> Texto do documento:
________

De que maneira podemos preparar nossos alunos para os desafios desses novos tempos?
 
Em primeiro lugar, valorizando a leitura desde os anos iniciais. Penso que essa preparação deve ser iniciada muito antes da criança entrar na escola, que em seu ambiente familiar ela deveria ter acesso à leitura. Mas como sabemos que isso envolve particularidades que não cabe à escola, não vamos nesse momento voltar a nossa discussão para esse aspecto que é cultural e que está em processo de transição. Em segundo lugar, devemos então refletir sobre o papel das instituições de ensino nesse processo. A leitura é a base sólida que sustenta a produção textual, ou seja, se pensarmos nos reflexos da leitura no resultado da última avaliação de produção textual em que mais da metade dos 6,2 milhões de participantes declararam ser egressos do Ensino Médio, e que, diante de três textos motivadores não conseguiram expressar a sua opinião, percebemos nitidamente que há, sobretudo, uma falha na interpretação dos textos que leram, visto que muitos declararam não saber o que de fato estava sendo solicitado. Acredito que a escola deve se voltar para um replanejamento das aulas de leitura, discutir de que maneira as aulas de leitura são ministradas e quais os objetos de ensino nessas aulas e como os professores planejam as aulas, que foco é dado. Como exemplo podemos citar os próprios textos motivadores na avaliação do Enem; para que os alunos pudessem argumentar sobre o assunto eles teriam que usar uma habilidade de leitura que é o "relacionar". Essa habilidade é um objeto de ensino que precisa ser ministrado nas aulas de leitura muito antes dos alunos serem alfabetizados. Segundo ela, o fato de os jovens ficarem mais na Internet e nas redes sociais e longe do livro impresso não contribuiu para esses resultados: “Um não substitui e nem exclui o outro. Depende dos contatos nas redes sociais, por exemplo. Depende do interesse de cada um”.

Como está a questão da leitura entre os jovens?
Acredito que não podemos mais "rotular" o jovem brasileiro como um indivíduo que não gosta de ler! Como disse anteriormente, estamos em processo de transição, pois hoje temos muito mais acesso à leitura do que há vinte anos. O que ocorre é que muito das leituras que são feitas por eles não necessitam do uso de muitas habilidades para serem interpretadas e eles precisam entender que há valor em tudo o que leem, mas que precisam "treinar" o olhar para aspectos relacionados com o que está implícito, ou relacionado com o seu conhecimento de mundo, por exemplo.

A senhora considerou o tema difícil? Por que provocou tanto desconhecimento?
Não considerei difícil. O que na verdade torna um tema difícil para ser argumentado é a relação dele com algumas habilidades como memorizar, relacionar e comparar, ou seja, o que pode ter acontecido é que muitos não encontraram argumentos em seu próprio repertório, em seu conhecimento de mundo, e isso envolve a memorização, para relacionar e comparar com um texto e a partir dele construir seus argumentos.

________

> Entradas fornecidas:
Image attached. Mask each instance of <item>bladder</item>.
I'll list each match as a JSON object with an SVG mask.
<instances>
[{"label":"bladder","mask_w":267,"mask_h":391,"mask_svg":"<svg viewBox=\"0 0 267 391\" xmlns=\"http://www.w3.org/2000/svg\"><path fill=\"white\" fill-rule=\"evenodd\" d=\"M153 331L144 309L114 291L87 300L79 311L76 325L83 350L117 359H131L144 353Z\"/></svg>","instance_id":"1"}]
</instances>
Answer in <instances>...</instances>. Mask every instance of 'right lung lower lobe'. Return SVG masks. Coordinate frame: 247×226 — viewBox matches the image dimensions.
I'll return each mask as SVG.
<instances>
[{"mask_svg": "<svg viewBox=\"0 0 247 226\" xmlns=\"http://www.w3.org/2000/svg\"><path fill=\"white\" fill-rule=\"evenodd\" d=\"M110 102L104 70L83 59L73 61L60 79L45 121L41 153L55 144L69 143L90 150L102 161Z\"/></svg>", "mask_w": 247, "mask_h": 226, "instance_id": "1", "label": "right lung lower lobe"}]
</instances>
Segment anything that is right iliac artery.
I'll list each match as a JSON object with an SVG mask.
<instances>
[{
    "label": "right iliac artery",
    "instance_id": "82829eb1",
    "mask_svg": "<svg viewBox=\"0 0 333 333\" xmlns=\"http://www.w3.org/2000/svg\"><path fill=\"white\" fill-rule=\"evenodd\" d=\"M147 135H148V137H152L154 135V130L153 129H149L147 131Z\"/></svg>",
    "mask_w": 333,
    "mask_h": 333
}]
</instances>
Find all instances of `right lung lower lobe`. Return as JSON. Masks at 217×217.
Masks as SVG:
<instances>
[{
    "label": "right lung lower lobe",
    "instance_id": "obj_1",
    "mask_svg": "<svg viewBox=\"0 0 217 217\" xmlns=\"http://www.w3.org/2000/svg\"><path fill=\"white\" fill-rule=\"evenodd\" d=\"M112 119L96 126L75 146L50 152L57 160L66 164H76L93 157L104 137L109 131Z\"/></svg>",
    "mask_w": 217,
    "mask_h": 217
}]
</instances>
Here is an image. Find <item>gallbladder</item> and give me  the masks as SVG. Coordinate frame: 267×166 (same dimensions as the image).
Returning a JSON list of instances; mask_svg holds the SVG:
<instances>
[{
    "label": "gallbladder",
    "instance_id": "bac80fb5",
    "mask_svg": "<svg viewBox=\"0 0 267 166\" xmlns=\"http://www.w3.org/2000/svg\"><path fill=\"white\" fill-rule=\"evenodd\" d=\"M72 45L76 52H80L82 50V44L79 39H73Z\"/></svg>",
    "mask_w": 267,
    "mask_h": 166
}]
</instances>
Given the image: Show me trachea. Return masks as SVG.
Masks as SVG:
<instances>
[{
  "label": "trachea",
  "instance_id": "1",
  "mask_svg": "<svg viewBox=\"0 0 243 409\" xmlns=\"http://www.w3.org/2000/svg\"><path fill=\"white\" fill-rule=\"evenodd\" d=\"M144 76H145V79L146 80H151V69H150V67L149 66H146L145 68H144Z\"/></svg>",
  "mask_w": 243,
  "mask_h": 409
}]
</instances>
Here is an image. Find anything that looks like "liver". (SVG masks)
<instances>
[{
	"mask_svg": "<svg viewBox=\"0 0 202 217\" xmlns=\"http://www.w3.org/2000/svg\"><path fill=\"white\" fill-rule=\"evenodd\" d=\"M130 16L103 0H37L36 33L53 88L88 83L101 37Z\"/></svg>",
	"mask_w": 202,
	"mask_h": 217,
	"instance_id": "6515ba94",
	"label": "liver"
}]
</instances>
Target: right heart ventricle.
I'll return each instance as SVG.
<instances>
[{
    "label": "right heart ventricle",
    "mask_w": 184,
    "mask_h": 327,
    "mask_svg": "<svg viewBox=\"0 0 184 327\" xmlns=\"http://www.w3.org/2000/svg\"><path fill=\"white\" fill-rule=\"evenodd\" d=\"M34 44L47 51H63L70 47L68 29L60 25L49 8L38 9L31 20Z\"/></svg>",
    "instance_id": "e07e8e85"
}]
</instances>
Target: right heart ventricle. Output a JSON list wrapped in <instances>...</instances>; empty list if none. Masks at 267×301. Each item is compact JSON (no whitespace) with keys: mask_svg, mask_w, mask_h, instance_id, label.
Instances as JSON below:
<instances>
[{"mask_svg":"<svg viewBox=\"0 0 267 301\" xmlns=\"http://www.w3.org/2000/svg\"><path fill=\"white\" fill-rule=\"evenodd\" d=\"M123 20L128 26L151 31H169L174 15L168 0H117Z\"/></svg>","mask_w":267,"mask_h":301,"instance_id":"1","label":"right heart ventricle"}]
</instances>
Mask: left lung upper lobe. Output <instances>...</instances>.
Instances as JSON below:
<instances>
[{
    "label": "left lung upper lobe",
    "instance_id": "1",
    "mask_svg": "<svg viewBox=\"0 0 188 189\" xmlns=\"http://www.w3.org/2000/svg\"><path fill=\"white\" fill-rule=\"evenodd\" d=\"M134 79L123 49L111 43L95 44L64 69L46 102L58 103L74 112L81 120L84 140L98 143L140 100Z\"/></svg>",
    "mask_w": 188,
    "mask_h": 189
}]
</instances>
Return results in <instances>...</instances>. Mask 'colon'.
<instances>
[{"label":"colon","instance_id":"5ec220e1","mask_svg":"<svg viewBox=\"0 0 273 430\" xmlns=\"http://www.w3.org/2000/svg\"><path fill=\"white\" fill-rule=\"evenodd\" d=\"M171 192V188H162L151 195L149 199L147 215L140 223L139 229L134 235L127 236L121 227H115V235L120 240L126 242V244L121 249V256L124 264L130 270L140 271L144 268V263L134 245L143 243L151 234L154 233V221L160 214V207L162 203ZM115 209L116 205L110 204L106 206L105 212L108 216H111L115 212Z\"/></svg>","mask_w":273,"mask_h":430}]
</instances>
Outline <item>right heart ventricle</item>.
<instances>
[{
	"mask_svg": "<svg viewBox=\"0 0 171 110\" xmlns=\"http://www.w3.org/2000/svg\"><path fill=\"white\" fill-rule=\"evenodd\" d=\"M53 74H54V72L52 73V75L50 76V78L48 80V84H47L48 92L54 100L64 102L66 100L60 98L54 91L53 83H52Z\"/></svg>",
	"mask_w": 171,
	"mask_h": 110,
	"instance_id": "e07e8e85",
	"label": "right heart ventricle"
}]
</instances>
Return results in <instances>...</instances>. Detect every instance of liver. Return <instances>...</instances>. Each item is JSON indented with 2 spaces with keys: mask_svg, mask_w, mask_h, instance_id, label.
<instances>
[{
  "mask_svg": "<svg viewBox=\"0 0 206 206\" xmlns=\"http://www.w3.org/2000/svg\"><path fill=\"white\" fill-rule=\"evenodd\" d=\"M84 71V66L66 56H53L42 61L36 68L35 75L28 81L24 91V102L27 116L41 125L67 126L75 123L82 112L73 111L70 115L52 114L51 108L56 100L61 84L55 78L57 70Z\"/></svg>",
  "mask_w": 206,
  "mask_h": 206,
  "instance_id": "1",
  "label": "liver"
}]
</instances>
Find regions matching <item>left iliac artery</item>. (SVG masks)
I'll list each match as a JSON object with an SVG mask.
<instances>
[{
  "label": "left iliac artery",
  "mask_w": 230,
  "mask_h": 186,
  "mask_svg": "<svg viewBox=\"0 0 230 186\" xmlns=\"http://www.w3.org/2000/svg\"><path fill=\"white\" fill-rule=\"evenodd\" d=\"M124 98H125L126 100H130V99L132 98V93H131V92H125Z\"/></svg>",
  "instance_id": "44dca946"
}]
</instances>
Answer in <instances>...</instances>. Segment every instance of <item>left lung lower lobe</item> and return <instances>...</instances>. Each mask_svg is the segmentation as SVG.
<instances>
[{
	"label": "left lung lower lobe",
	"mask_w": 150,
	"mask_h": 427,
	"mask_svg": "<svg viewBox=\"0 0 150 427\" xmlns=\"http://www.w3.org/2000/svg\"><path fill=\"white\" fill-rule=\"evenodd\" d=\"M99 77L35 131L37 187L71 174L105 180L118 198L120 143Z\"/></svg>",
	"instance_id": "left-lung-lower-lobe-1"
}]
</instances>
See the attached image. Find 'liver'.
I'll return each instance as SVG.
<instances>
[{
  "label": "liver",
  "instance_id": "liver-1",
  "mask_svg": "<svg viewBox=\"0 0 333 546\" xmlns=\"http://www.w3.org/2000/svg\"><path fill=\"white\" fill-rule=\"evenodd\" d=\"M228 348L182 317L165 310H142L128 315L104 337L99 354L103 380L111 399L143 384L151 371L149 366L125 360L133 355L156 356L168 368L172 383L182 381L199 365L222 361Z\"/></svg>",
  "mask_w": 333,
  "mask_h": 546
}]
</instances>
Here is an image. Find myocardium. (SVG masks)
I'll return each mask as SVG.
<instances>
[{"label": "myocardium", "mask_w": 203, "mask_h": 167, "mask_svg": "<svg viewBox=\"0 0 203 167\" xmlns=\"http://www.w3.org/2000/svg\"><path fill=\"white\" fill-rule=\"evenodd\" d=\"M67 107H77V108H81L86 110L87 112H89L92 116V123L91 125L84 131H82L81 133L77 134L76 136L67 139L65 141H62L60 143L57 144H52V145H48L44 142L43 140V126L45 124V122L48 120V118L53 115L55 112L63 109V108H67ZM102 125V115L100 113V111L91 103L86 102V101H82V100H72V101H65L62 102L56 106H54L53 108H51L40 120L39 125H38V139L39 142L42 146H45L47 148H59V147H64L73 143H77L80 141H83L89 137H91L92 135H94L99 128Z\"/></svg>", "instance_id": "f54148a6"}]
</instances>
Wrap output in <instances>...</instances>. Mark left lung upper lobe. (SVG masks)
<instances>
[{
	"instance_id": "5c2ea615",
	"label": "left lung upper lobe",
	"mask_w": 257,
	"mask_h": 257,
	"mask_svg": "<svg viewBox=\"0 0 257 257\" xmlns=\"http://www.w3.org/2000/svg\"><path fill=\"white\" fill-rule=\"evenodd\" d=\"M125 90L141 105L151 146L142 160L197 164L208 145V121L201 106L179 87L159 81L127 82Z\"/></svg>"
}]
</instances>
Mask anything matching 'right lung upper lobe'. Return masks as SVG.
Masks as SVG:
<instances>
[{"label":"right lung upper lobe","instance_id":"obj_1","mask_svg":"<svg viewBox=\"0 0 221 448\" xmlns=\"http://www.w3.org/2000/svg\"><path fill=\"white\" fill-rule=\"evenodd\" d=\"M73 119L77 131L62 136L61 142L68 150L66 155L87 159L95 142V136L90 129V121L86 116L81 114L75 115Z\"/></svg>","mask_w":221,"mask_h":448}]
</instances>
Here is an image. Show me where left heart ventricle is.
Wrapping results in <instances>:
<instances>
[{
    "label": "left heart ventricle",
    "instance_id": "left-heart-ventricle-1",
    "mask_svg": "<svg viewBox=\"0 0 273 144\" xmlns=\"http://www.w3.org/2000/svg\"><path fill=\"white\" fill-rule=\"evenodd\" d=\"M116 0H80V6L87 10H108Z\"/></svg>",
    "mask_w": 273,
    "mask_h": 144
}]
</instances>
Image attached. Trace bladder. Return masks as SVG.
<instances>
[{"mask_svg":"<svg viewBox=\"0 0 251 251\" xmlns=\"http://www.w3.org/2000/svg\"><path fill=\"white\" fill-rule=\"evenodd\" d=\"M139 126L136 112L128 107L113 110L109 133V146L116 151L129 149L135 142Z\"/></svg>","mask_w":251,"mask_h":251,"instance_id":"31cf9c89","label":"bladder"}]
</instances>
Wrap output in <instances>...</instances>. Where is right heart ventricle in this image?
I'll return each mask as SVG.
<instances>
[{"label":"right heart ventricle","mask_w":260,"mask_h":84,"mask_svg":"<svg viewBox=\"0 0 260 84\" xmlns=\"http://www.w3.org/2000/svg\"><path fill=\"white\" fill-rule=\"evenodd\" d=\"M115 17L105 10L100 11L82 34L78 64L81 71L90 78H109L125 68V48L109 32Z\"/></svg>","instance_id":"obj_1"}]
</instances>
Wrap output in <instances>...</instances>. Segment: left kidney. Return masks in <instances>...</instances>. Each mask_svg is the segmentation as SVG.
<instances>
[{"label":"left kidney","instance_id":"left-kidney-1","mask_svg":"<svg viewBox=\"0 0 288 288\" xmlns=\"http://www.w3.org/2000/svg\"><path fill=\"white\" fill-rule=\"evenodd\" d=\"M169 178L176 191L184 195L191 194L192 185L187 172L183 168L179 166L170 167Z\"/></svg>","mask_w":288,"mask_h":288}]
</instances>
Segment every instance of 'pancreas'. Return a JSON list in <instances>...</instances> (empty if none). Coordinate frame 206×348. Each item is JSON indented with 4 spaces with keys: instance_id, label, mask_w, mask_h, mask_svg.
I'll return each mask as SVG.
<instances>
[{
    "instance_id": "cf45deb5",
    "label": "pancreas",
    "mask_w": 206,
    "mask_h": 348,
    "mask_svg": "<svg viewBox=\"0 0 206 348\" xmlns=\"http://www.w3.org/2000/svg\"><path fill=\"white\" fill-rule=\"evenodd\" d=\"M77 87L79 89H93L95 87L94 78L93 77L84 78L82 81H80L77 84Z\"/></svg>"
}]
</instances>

________

> Tarefas a cumprir:
1) Quais habilidades o texto sobre leitura relaciona à dificuldade de argumentar sobre um tema? Liste todas.
2) Selecione cada linha das entradas que contém a palavra "Find", diferenciando maiúsculas de minúsculas.
As entradas não têm nenhuma relação com o texto.

> Resultados das tarefas:
1) memorizar, relacionar, comparar

2)
Find all instances of `right lung lower lobe`. Return as JSON. Masks at 217×217.
Here is an image. Find <item>gallbladder</item> and give me  the masks as SVG. Coordinate frame: 267×166 (same dimensions as the image).
Here is an image. Find anything that looks like "liver". (SVG masks)
Find regions matching <item>left iliac artery</item>. (SVG masks)
See the attached image. Find 'liver'.
Here is an image. Find myocardium. (SVG masks)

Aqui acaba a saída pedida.